Menperin: Kasus Ford, Momentum Kebangkitan Industri Komponen

Agust Supriadi, CNN Indonesia | Selasa, 26/01/2016 13:43 WIB
Menperin: Kasus Ford, Momentum Kebangkitan Industri Komponen Pengunjung melihat mobil sedan Ford pada Perhelatan Indonesia International Motor Show 2015 di Jakarta International Expo Kemayoran, Jakarta. (CNN Indonesia/Safir Makki)
Jakarta, CNN Indonesia -- Pemerintah melalui Kementerian Perindustrian akan menjadikan rencana hengkangnya Ford dari Indonesia sebagai momentum untuk mendorong pengembangan industri komponen kendaraan bermotor di dalam negeri.

Ini mengingat
dengan jumlah industri komponen di Indonesia yang relatif masih terbilang kecil, rata-rata satu merek kendaraan baru tercatat hanya didukung oleh sekitar 600-700 pabrikan komponen.

"Seharusnya satu industri kendaraan bermotor membutuhkan kira-kira sampai dengan 2.500-3.000 industri komponen. Untuk itu, kami dorong supaya industri komponen ini tumbuh supaya dengan sendirinya akan meningkatkan produksi otomotif," ujar Saleh di kantornya, Selasa (26/1).



Saleh menambahkan, saat ini merupakan peluang yang cukup baik bagi prinsipal otomotif yang sudah bertahan lama di Indonesia untuk memperkuat basis industri komponennya.
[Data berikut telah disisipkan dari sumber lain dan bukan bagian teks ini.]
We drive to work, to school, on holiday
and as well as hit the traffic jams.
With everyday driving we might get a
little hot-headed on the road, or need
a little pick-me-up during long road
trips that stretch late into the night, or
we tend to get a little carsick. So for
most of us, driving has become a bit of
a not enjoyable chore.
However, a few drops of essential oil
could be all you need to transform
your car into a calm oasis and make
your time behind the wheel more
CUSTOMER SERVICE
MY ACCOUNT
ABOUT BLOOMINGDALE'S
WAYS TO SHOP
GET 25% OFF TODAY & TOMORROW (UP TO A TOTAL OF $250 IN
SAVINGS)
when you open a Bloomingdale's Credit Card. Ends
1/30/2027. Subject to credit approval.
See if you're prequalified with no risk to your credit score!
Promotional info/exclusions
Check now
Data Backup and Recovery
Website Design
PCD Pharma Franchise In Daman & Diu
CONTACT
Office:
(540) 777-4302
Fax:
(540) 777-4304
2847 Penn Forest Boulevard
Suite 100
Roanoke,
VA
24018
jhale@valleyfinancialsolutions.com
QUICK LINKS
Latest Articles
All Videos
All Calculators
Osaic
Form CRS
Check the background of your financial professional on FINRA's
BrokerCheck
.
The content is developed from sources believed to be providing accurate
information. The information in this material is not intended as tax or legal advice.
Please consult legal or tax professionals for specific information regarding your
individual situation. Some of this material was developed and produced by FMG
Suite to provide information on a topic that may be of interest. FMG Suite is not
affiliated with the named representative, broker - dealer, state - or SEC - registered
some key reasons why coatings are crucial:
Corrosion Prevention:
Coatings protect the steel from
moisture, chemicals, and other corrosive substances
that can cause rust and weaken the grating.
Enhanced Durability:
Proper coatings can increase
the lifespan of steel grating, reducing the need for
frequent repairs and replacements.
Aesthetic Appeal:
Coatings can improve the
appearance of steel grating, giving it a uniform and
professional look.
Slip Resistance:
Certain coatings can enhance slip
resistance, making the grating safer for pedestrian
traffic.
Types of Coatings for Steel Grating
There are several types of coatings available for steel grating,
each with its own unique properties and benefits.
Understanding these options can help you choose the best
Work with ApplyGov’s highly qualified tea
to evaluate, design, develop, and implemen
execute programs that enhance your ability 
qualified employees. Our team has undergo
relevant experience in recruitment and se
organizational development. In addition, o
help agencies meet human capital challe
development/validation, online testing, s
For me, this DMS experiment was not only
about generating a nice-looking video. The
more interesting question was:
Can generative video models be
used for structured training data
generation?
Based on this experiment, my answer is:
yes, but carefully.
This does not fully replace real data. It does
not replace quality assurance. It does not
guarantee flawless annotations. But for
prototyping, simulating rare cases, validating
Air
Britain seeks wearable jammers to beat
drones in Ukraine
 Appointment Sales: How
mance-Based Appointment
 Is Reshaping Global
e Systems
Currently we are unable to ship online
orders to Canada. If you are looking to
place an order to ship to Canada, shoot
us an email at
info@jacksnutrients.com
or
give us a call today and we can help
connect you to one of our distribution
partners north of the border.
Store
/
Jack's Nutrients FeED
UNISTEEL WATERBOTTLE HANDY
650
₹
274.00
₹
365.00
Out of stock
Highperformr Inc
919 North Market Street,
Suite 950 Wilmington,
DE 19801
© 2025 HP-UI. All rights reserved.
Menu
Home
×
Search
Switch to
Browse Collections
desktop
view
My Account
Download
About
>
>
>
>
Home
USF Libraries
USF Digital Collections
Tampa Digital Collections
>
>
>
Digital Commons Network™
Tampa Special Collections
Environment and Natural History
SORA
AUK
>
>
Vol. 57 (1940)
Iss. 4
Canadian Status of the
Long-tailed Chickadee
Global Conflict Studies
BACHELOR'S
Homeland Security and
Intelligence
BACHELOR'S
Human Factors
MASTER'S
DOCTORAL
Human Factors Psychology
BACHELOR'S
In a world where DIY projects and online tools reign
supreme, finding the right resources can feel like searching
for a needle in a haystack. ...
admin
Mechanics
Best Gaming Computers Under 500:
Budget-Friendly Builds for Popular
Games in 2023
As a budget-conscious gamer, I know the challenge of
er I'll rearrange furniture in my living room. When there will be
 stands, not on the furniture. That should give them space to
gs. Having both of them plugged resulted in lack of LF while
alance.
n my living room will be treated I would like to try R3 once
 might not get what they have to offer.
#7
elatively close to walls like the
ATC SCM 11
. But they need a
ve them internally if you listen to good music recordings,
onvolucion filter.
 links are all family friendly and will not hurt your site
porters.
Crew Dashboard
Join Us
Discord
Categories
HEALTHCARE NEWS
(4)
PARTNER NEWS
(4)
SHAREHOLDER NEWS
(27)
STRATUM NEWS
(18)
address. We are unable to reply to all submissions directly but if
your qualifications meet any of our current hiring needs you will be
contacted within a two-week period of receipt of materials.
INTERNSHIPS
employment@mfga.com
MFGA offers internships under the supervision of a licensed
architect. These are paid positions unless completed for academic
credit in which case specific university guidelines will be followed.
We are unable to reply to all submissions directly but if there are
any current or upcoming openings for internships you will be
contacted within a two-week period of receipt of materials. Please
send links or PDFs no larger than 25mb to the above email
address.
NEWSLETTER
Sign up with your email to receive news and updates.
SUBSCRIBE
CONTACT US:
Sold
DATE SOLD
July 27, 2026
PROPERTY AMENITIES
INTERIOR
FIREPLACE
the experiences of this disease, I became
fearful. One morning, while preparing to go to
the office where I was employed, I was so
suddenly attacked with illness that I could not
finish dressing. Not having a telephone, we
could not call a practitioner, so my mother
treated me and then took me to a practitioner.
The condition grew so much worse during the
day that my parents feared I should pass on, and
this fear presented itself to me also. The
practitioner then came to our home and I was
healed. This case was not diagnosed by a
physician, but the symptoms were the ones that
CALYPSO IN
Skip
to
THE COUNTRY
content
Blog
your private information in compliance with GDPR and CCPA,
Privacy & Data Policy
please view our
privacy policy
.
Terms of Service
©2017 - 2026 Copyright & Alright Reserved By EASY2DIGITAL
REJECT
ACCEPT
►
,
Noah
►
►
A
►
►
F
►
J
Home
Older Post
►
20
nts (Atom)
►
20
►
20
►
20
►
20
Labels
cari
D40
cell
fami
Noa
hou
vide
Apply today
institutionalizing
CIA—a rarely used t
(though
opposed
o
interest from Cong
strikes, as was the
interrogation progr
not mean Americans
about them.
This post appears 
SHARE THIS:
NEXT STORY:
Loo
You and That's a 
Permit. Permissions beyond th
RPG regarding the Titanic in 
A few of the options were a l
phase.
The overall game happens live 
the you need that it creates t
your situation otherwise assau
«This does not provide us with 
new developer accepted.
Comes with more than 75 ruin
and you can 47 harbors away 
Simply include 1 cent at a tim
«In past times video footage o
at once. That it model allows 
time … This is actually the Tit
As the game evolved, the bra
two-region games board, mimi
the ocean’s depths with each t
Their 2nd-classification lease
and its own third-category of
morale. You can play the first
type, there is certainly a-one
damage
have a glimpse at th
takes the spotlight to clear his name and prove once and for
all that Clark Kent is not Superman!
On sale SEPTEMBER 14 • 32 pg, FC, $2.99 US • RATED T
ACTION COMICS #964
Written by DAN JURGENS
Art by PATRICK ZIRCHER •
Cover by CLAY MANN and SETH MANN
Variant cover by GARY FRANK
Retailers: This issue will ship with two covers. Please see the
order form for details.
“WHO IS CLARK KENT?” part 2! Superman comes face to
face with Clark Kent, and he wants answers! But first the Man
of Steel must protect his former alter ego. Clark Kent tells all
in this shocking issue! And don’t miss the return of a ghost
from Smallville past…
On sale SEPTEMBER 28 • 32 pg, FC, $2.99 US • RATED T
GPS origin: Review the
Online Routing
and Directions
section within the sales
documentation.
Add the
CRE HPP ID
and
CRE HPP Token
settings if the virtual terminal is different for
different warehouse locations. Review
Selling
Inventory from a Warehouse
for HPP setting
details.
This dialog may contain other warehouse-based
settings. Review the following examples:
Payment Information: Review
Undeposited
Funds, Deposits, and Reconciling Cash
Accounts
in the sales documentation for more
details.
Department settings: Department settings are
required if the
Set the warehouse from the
Oleh karena itu, ia pun telah melakukan pendekatan dengan perusahaan otomotif Jepang dan China untuk memperdalam pasar sekaligus memperkuat industri komponen kendaraan di Indonesia.

"Tapi ketika masuk jangan sampai mematikan industri komponen lokal. Mungkin bisa patungan atau kerjasama," tuturnya. 


Sementara untuk Ford, Saleh berpesar agar prinsipal otomotif asal Amerika Serikat itu mengembangkan pabrik perakitan dan komponen jika suatu saat masuk kembali ke Indonesia. 

"Kepada siapaun kami akan minta, termasuk Ford, kalau bisa bertahan, dengan mengembangkan pabrikannya. Karena tanpa mengembangkan pabrikan, dia akan kalah bersaing," katanya.